諸口とは、複数の支払用途を含むといった意味ですが、建設業では小規模な工事を複数まとめて管理する際に使います。○○地区諸口工事とか、△△分野諸口工事、◇◇担当諸口工事といった感じでまとめることになります。
中小建設業で一番扱いが決まっていないのが、諸口工事です。どこから諸口とするかという基準がないため、漠然と一般工事と同様、予算をたてて管理をしようとしますが、担当の負荷が大きいためにきちんと管理できず、かえって結果把握が遅れるといった事態に陥っています。結果として小規模工事の支払把握ができていないために月単位での全体原価がわからないといったことになります。
財務管理としては、いくらもらえて、いくら払うのかがわかることが優先ですから、個々の工事の出来不出来は重要ではありません。管理を簡素化してでも早く把握することが大切です。ここは現場管理とぶつかるところですが、自社の組織・社員の成熟度に応じて、落としどころを決める必要があります。

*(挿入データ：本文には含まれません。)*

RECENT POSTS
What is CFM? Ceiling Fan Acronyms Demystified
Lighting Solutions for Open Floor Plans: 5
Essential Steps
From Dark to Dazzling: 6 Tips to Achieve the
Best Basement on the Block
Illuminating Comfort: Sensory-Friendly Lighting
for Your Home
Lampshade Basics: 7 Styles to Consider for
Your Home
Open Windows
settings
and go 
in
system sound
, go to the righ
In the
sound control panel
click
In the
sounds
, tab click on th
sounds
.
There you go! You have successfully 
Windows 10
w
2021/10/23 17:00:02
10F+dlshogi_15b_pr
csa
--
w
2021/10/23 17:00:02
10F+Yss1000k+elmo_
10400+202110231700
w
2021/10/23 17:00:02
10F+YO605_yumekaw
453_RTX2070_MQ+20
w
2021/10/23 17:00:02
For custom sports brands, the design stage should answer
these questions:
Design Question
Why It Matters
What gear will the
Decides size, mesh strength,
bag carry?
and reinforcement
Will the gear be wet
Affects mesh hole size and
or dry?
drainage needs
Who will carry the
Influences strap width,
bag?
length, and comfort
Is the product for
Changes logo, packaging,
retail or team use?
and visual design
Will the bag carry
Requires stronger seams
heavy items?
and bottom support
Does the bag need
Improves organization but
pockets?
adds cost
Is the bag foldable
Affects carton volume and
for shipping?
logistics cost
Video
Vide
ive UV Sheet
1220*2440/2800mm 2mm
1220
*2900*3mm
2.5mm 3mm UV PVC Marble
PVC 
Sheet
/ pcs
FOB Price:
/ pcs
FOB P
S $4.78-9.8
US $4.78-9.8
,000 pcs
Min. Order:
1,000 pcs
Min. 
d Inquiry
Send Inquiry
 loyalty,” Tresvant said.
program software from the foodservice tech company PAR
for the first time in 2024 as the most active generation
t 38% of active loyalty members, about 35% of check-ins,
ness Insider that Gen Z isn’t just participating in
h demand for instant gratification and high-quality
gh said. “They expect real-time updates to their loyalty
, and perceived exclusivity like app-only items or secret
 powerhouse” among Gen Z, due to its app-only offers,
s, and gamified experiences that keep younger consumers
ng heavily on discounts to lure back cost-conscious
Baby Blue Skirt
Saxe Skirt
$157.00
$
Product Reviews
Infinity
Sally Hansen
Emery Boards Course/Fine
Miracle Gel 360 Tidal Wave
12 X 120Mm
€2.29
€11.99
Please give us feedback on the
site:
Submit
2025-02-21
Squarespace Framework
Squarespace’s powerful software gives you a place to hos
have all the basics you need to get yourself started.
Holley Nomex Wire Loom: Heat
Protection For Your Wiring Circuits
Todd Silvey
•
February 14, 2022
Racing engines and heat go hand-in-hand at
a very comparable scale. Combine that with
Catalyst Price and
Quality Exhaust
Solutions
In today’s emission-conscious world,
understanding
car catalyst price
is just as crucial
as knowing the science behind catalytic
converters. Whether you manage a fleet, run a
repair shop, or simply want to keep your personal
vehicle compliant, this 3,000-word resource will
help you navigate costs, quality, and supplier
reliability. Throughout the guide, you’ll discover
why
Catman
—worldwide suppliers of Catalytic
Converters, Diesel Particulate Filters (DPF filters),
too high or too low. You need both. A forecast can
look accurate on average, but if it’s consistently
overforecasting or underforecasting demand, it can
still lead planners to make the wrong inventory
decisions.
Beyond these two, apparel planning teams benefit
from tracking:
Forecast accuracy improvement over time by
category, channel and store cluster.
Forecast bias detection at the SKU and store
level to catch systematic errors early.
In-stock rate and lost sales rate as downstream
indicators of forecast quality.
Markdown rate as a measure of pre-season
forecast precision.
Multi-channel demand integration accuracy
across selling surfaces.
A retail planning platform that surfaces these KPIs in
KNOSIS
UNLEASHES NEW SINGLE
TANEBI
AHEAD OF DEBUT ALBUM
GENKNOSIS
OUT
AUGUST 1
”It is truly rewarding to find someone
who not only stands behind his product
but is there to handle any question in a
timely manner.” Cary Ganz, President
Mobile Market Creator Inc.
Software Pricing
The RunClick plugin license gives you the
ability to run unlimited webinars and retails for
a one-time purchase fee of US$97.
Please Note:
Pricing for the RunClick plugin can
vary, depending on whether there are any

一般的には工事期間が1月未満もしくは数か月の短いもの、工事規模の小さく、内容の変化がなさそうなものを対象として合算します。担当者ごとでまとめるのが管理がしやすいですが、同じ工種のほうが利益率が近いので工種ごとにまとめている企業もあります。
こうしてまとめた諸口工事も含め、全体工事の原価を一覧表として作成します。財務管理として資金繰りも念頭におきますので、工事中だけでなく、竣工しても支払が完了していない工事はもちろん、着工前でも準備で支払が発生しそうな工事も対象とします。このあたりは、営業・現業・内業の情報連携がきちんとできないと取りこぼしが出てくるので、最低でも月に1回の情報交換は不可欠です。
一覧表では、諸口工事は1行で表し、全体的な月単位でのお金の動きがわかるものとして用意します。営業視点だと発注者名が必要だったり、現業視点だと現場住所や支払先等が必要だったりしますが、財務管理の視点では、工事名、工期、請負金額、実行予算、支払金額といったものがあればいいので、必要なものだけに絞り込むか、エクセルのグループ化で折りたためるようにするなどの工夫をして見やすくしましょう。
一覧表作成も支払実績がそろってから作成するのが精度が一番高いのですが資金繰りのことを考えるとそうも言ってられません。できれば、請求書の段階、理想を言うと材料費は納品書、労務費は月報が出た段階で契約単価から金額を算定することにより早い段階で大枠を把握できるような仕組みが望ましいです。その点も踏まえて支払先の請求書はいつまでに経理に提出すること、納品書は必ず現場と別に控えを週ごとに経理に提出するといった基準・手順が必要だと思います。
請求(前受金、中間金、精算金)側も時期をわかりやすくして、入金漏れのないようにすることと入金までの間の不足金をわかるようにしておく必要がありますが、あまり複雑にするとかえって見にくくなるので、支払ベースと請求ベースは別に分けることをお勧めします。